I am participating in a four-person debate today at noon sponsored by the Federalist Society on: "Is Google Monopolizing Something and if so what?" at the National Press Club in D.C. for anyone interested in attending. 

Panelists:

  • Mr. Scott Cleland, President, Precursor LLC and Chairman, NetCompetition.org
  • Ms. Susan Creighton, Partner, Wilson Sonsini Goodrich & Rosati, PC
  • Prof. Geoffrey Manne, Founder and Executive Director, International Center for Law & Economics and Lecturer in Law, Lewis & Clark Law School
  • Mr. Rick Rule, Partner, Cadwalader, Wickersham & Taft LLP

I am looking forward to having the opportunity to directly debate a Google representative for the first time on all the Google anti-competitive issues I have written about in my Googleopoly I, II, III, IV, white papers, which can be found at www.googleopoly.net.   

 

 

 

 

First NetCompetition vs. Open Internet coalition debate: see C-Span "The Communicators"

For those interested in learning more about the net neutrality policy differences between the broadband sector and the applications sector, tune into my first debate with Mr. Markham Erickson, the Executive Director of the Open Internet Coalition, on the C-Span show "The Communicators" which first ran on 12-5-09 at 6:30 EST and will re-air on 12-7-09 at 8am and 8pm EST.

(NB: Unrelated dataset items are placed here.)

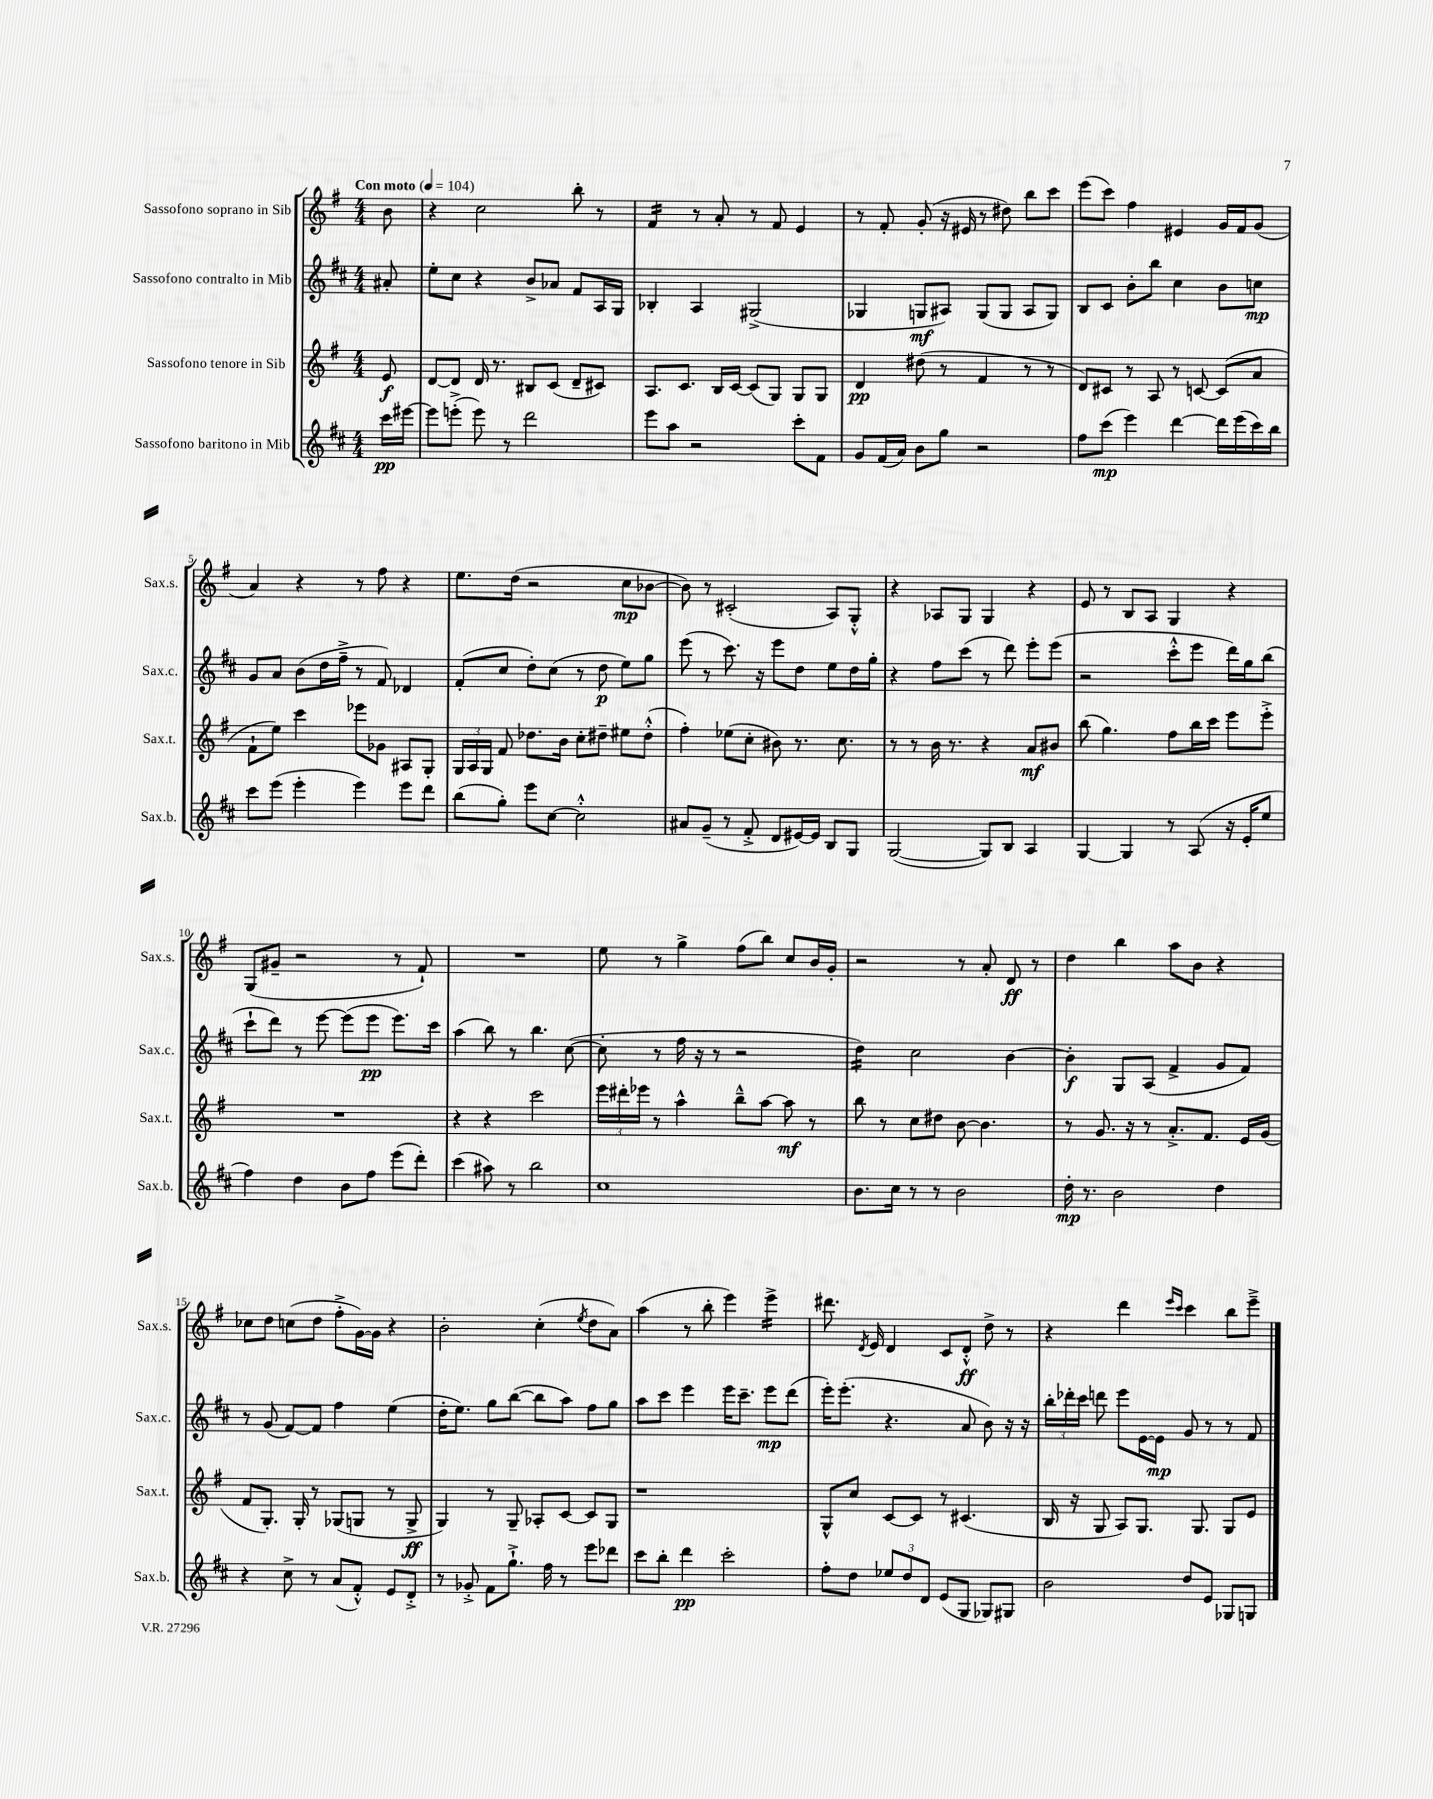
<<
\new StaffGroup <<
\new Staff = "s0" \with { instrumentName = "Sassofono soprano in Sib" shortInstrumentName = "Sax.s." } {
    \clef treble \key g \major \numericTimeSignature \time 4/4 \partial 8 \tempo "Con moto" 4 = 104
    \autoBeamOff b'8 |
    r4 c''2 b''8-. r8 |
    fis'4:16 r8 a'8-. r8 fis'8 e'4 |
    r8 fis'8-. g'8-.( r16 eis'16 r8 dis''8) b''8[ c'''8] |
    e'''8[( c'''8]) fis''4 eis'4 g'16[ fis'16 g'8]( |
    a'4) r4 r8 fis''8 r4 |
    e''8.[ d''16]( r2 c''8[\mp bes'8]~ |
    bes'8) r8 cis'2-.( a8[) g8]-.-^ |
    r4 aes8[ g8] g4 r4 |
    e'8 r8 b8[ a8] g4 r4 |
    g8[( gis'8]-- r2 r8 fis'8-!) |
    R1 |
    e''8 r8 g''4-> fis''8[( b''8]) c''8[ b'16 g'16]-. |
    r2 r8 a'8-. d'8\ff r8 |
    d''4 b''4 a''8[ b'8] r4 |
    ces''8[ d''8] c''8[( d''8] fis''8[-.-> g'16~) g'16] r4 |
    b'2-. c''4-.( \acciaccatura { e''8 } d''8[ a'8]) |
    a''4( r8 b''8-. e'''4) e'''4:16-> |
    dis'''8. \acciaccatura { d'8 } e'16 d'4 c'8[ d'8]-.-^\ff d''8-> r8 |
    r4 d'''4 \grace { e'''16[ c'''16] } c'''4 b''8[ e'''8]---> \bar "|." |
}
\new Staff = "s1" \with { instrumentName = "Sassofono contralto in Mib" shortInstrumentName = "Sax.c." } {
    \clef treble \key d \major \numericTimeSignature \time 4/4 \partial 8
    \autoBeamOff ais'8-. |
    e''8[-. cis''8] r4 b'8[-> aes'8] fis'8[ a16 g16] |
    bes4-. a4 gis2->( |
    ges4 g8[\mf ais8]) g8[( g8] ais8[ g8]) |
    b8[ cis'8] b'8[-. b''8] cis''4 b'8[ c''8]\mp |
    g'8[ a'8] b'8[( d''16 fis''16]---> r8 fis'8) des'4 |
    fis'8[-.( cis''8] d''8[-.) cis''8]( r8 d''8\p e''8[) g''8] |
    e'''8( r8 cis'''8.) r16 e'''8[ d''8] e''8[ d''16 g''16]-. |
    r4 fis''8[ cis'''8]( r8 d'''8) e'''8[-. e'''8]( |
    r2 cis'''8[-.-^ e'''8] d'''16[) g''16 b''8]( |
    cis'''8[-! d'''8]) r8 e'''8~ e'''8[( e'''8]\pp e'''8.[) cis'''16] |
    a''4( b''8) r8 b''4. cis''8~( |
    cis''8-. r8 fis''16 r16 r8 r2 |
    d''4:16) cis''2 b'4~ |
    b'4-.\f g8[ a8]( fis'4-> g'8[ fis'8]) |
    r8 g'8( fis'8[~) fis'8] fis''4 e''4( |
    d''16[-. e''8.]) g''8[ b''8]~( b''8[ a''8]) fis''8[ g''8] |
    a''8[ cis'''8] e'''4 e'''16[ cis'''8.]-- e'''8[\mp d'''8]( |
    e'''16[-.) e'''8.]-.( r4. a'8 b'8) r16 r16 |
    \tuplet 3/2 { b''16[-. des'''16-. cis'''16] } d'''8 e'''8[ e'16~ e'16]\mp g'8 r8 r8 fis'8 \bar "|." |
}
\new Staff = "s2" \with { instrumentName = "Sassofono tenore in Sib" shortInstrumentName = "Sax.t." } {
    \clef treble \key g \major \numericTimeSignature \time 4/4 \partial 8
    \autoBeamOff e'8\f |
    d'8[~ d'8] d'16 r8. bis8[ c'8]( d'8[-- cis'8]) |
    a8.[ c'8.] b16[ c'16]~ c'8[( g8]) g8[ g8] |
    d'4\pp dis''8( r8 fis'4 r8 r8 |
    d'8[) cis'8] r8 a8 r8 c'8~ c'8[( a'8] |
    fis'8[-! e''8]) c'''4 ees'''8[ ges'8] ais8[ g8]-. |
    \tuplet 3/2 { g16[ a16 g16] } fis'8 des''8.[ b'16] c''8[-. dis''8]-- eis''8[ dis''8]-.-^( |
    fis''4-.) ees''8[( c''8]-. bis'8) r8. c''8. |
    r8 r8 b'16 r8. r4 a'8[\mf bis'8] |
    b''8( g''4.) fis''8[ b''16 c'''16] e'''8[ e'''8]-.-> |
    R1 |
    r4 r4 c'''2 |
    \tuplet 3/2 { e'''16[ dis'''16-. ees'''16] } r8 a''4-^ b''8[---^ a''8]~ a''8\mf r8 |
    b''8 r8 c''8[ dis''8] b'8~ b'4. |
    r8 g'8. r16 r8 a'8.[-.-> fis'8.] e'16[ g'16]( |
    fis'8[ g8.]-.) g16-. r8 ges8[( g8] r8 g8->\ff |
    g4) r8 g8-- aes8[-. c'8]~ c'8[ g8] |
    r1 |
    g8[-^ c''8] c'8[~ c'8] r8 cis'4.( |
    b16 r16 g8 a8[) g8.] g8. g8[ e'8] \bar "|." |
}
\new Staff = "s3" \with { instrumentName = "Sassofono baritono in Mib" shortInstrumentName = "Sax.b." } {
    \clef treble \key d \major \numericTimeSignature \time 4/4 \partial 8
    \autoBeamOff cis'''16[\pp eis'''16]~ |
    eis'''8[ e'''8]-.->( e'''8) r8 d'''2 |
    e'''8[ a''8] r2 cis'''8[-. fis'8] |
    g'8[ fis'16( a'16]) b'8[ g''8] r2 |
    fis''8[ cis'''8]\mp( e'''4) d'''4~ d'''16[ e'''16( cis'''16) b''16] |
    cis'''8[ e'''8]( e'''4-. e'''4) e'''8[ d'''8] |
    b''8[( g''8]-.) e'''8[ cis''8]~ cis''2-.-^ |
    ais'8[ g'8]--( r8 fis'8-.-> d'8[ eis'16~) eis'16] b8[ g8] |
    g2~( g8[) b8] a4 |
    g4~ g4 r8 a8( r16 e'16[-. e''8] |
    fis''4) d''4 b'8[ fis''8] e'''8[( d'''8]-.) |
    cis'''4( ais''8) r8 b''2 |
    cis''1 |
    b'8.[ cis''16] r8 r8 b'2 |
    d''16-.\mp r8. b'2 d''4 |
    r4 cis''8-> r8 a'8[( fis'8]-.-^) e'8[ d'8]-.-> |
    r8 ges'8-.-> fis'8[ g''8.]-!-> fis''16 r8 e'''8[ des'''8] |
    cis'''8[ b''8]-. d'''4\pp cis'''2-. |
    fis''8[-. d''8] \tuplet 3/2 { ees''8[ d''8 d'8] } e'8[( g8] ges8[) gis8] |
    b'2 d''8[ e'8] ges8[ g8] \bar "|." |
}
>>
>>
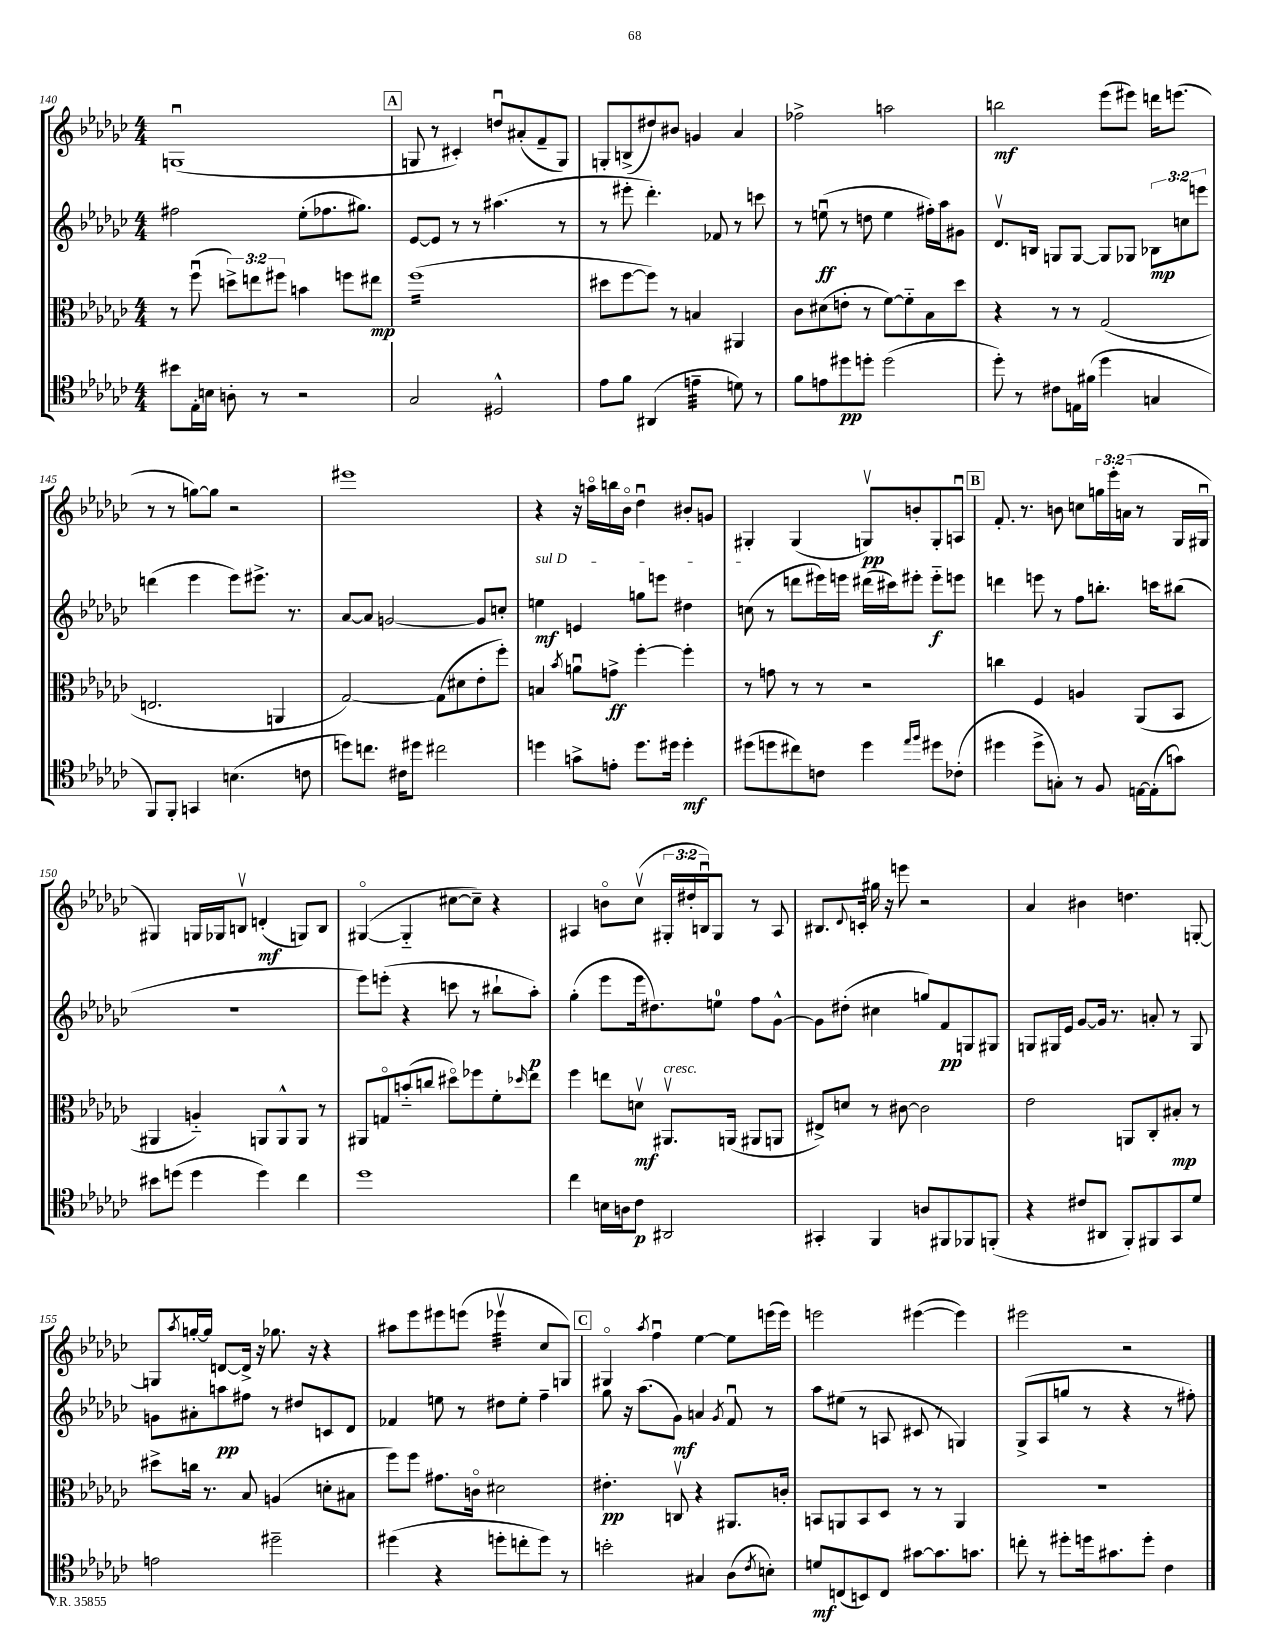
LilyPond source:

<<
\new StaffGroup <<
\new Staff = "s0" {
    \clef treble \key ges \major \numericTimeSignature \time 4/4 \override Staff.TupletNumber.text = #tuplet-number::calc-fraction-text
    g1\downbow( |
    \mark \markup { \box "A" } g8 r8 cis'4-.) d''8\downbow ais'8-.( f'8-- g8) |
    g8-. b8->( dis''8) bis'8 g'4 aes'4 |
    fes''2-> a''2 |
    b''2\mf ees'''8( eis'''8) d'''16 e'''8.( |
    r8 r8 g''8~) g''8 r2 |
    eis'''1 |
    r4 r16 a''16\flageolet b''16 bes'16\flageolet des''4\downbow bis'8-. g'8 |
    gis4-. gis4( g8\upbow\pp) b'8-. g8-. a8\downbow |
    \mark \markup { \box "B" } f'8.-. r8. b'8 c''8 \tuplet 3/2 { g''16 ees'''16-. a'16( } r8 ges16 gis16\downbow |
    gis4) g16 ges16 b8\upbow d'4-.\mf( g8) b8 |
    gis4~\flageolet( gis4-_ cis''8~ cis''8--) r4 |
    ais4 b'8\flageolet ces''8\upbow( \tuplet 3/2 { gis16-. dis''16-. b16\downbow) } gis8 r8 ais8 |
    bis8. \appoggiatura { des'8 } c'16-. gis''16 r16 e'''8 r2 |
    aes'4 bis'4 d''4. g8~-. |
    g8 \acciaccatura { aes''8 } g''16~-. g''16 d'8~ d'16-> r16 ges''8. r16 r4 |
    ais''8 ees'''8 eis'''8 e'''8( ees'''4:32\upbow ces''8 g8) |
    \mark \markup { \box "C" } gis4\flageolet \acciaccatura { aes''8 } f''4\downbow ees''4~ ees''8 e'''16( e'''16) |
    e'''2 eis'''4~( eis'''4) |
    eis'''2 r2 \bar "|." |
}
\new Staff = "s1" {
    \clef treble \key ges \major \numericTimeSignature \time 4/4 \override Staff.TupletNumber.text = #tuplet-number::calc-fraction-text
    fis''2 ees''8-.( fes''8. gis''8.) |
    \mark \markup { \box "A" } ees'8~ ees'8 r8 r8 ais''4.( r8 |
    r8 eis'''8-. des'''4.-.) fes'8 r8 c'''8 |
    r8 e''8\downbow\ff( r8 d''8 e''4 fis''16-.) aes''16 gis'8 |
    des'8.\upbow b16 g8 g8~ g8 ges8 \tuplet 3/2 { bes8\mp c''8 e'''8 } |
    d'''4( ees'''4 ees'''8) eis'''8.-> r8. |
    aes'8~ aes'8 g'2~ g'8 c''8-. |
    \once \override TextSpanner.bound-details.left.text = \markup { \italic "sul D" } e''4\mf\startTextSpan e'4 g''8 e'''8 dis''4 |
    c''8\stopTextSpan( r8 d'''8 eis'''16) e'''16 dis'''16( cis'''16) eis'''8-. eis'''8-_\f e'''8 |
    \mark \markup { \box "B" } d'''4 e'''8 r8 f''8 b''8.-. c'''16 bis''8( |
    R1 |
    ees'''8) e'''8-.( r4 c'''8 r8 bis''8-! aes''8-.\p) |
    ges''4-.( ees'''8 ees'''16 dis''8.) e''8-0 f''8 ges'8~-^ |
    ges'8 dis''8-.( cis''4 g''8) f'8\pp g8 gis8 |
    g8 gis16 ees'16 ges'8~ ges'16 r8. a'8-. r8 gis8 |
    g'8 ais'8-. a''8\pp fis''8 r8 dis''8 c'8 des'8 |
    fes'4 e''8 r8 dis''8 e''8-. f''4-- |
    \mark \markup { \box "C" } ges''8 r16 aes''8.( ges'8\mf) a'4 \acciaccatura { ges'8 } f'8\downbow r8 |
    aes''8 eis''8( r8 a8 cis'8 r8 g4) |
    ges8->( aes8 g''8 r8 r4 r8 fis''8-.) \bar "|." |
}
\new Staff = "s2" {
    \clef alto \key ges \major \numericTimeSignature \time 4/4 \override Staff.TupletNumber.text = #tuplet-number::calc-fraction-text
    r8 f''8\downbow( \tuplet 3/2 { d''8->) e''8 fis''8 } b'4 f''8 eis''8\mp |
    \mark \markup { \box "A" } f''1:16( |
    dis''8 f''8~ f''8) r8 b4 ais,4 |
    ces'8 dis'8( e'8-. r8 f'8~) f'8-_ bes8 des''8 |
    r4 r8 r8 ges2( |
    e2. a,4 |
    ges2~) ges8( dis'8 ees'8-. f''8-.) |
    b4 \acciaccatura { bes'8 } a'8\downbow g'8->\ff f''4~-. f''4-. |
    r8 g'8 r8 r8 r2 |
    \mark \markup { \box "B" } c''4 f4 a4 aes,8( bes,8 |
    ais,4 a4-_) a,8 a,8-^ a,8 r8 |
    ais,8 g8\flageolet b'8-_( c''8 dis''8\flageolet) fes''8 f'8-. \grace { des''16 } ees''8 |
    f''4 e''8 d'8\upbow\mf ais,8.\upbow^\markup { \italic "cresc." } a,16( ais,8 a,8 |
    eis8->) d'8 r8 cis'8~ cis'2 |
    ees'2 a,8 ces8-. bis8-.\mp r8 |
    dis''8-> c''16 r8. bes8 a4( d'8-. bis8 |
    f''8) f''8 gis'8. c'16\flageolet dis'2 |
    \mark \markup { \box "C" } eis'4.-.\pp c8\upbow r4 ais,8. c'16-. |
    b,8 a,8 b,8 des8 r8 r8 a,4 |
    R1 \bar "|." |
}
\new Staff = "s3" {
    \clef tenor \key ges \major \numericTimeSignature \time 4/4
    bis'8 ees16-. b16 a8-. r8 r2 |
    \mark \markup { \box "A" } ges2 dis2-^ |
    ees'8 f'8 ais,4( e'4:32-- d'8) r8 |
    f'8 e'8 dis''8\pp d''8-. d''2( |
    des''8-.) r8 cis'8 e16 fis'16( des''4 g4 |
    f,8) f,8-. g,4 b4.( c'8 |
    d''8) c''8. cis'16 dis''8 cis''2 |
    d''4 g'8-> e'8-. d''8. dis''16 dis''4-.\mf |
    dis''8( d''8 cis''8) c'8 d''4 \grace { ees''16 f''16 } dis''8 ces'8-.( |
    \mark \markup { \box "B" } dis''4 dis''8-> g8-.) r8 f8 e16~ e16-.( g'8) |
    bis'8 d''8( d''4 d''4) ces''4 |
    des''1 |
    ces''4 b16 a16 ces'8\p ais,2 |
    gis,4-. f,4 a8 fis,8 fes,8 f,8-.( |
    r4 cis'8 ais,8 f,8-.) fis,8 ges,8 des'8 |
    e'2 dis''2-- |
    dis''4( r4 d''8-. c''8-. d''8) r8 |
    \mark \markup { \box "C" } b'2-. gis4 aes8( \acciaccatura { ces'8 } b8-.) |
    d'8\mf c8( b,8) c8 gis'8~ gis'8. g'8. |
    c''8-. r8 dis''8-. d''16 gis'8. d''8-. ces'4 \bar "|." |
}
>>
>>
\layout { \context { \Score currentBarNumber = #140 } }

It is instructive to see the very wide gulf between us on what the FCC open Internet regulations would do.   

 

 

 

 

Google: The Supreme Information Authority

Google's mission to organize the world's information also increasingly makes Google the World's self-appointed Supreme Information Authority. When politics, facts, science, whatever... are in dispute... Google's engineers and secret algorithms will provide the world with the answer, the "truth." 

Who needs a society of Cartographers when there literally is:

  • "The World According to Google."
    • See Google's latest post to see where Google is taking the world's information and the world's boundaries.  

The big implication of all this is why will there need to be any non-Google input into how the world's information is organized when Google's all-knowing engineering elite can much more efficiently decide for us all?

  • Information may be power, but Google assures the world that Google, would never would take sides on any type of information dispute... or could they?
  • Wait a minute isn't a ranking implicitly taking sides on what is the best information and what is not?
  • The subtext here is don't get on the wrong side of Google, or your information may get sent to "the back of the arena," as one Google Sr. VP so aptly put it in a prominent Google blog post.

 

 

Outstanding Steve Forbes Op-ed on Net Neutrality

Please don't miss Steve Forbes outstanding clarity of thought on net neutrality in his op-ed: "net neutrality rules would dilute the concept of ownership on the Internet."

Mr. Forbes gets to the crux of the problem with the FCC's proposed open Internet regulations, that they are very anti-property and a hidden form of "price controls."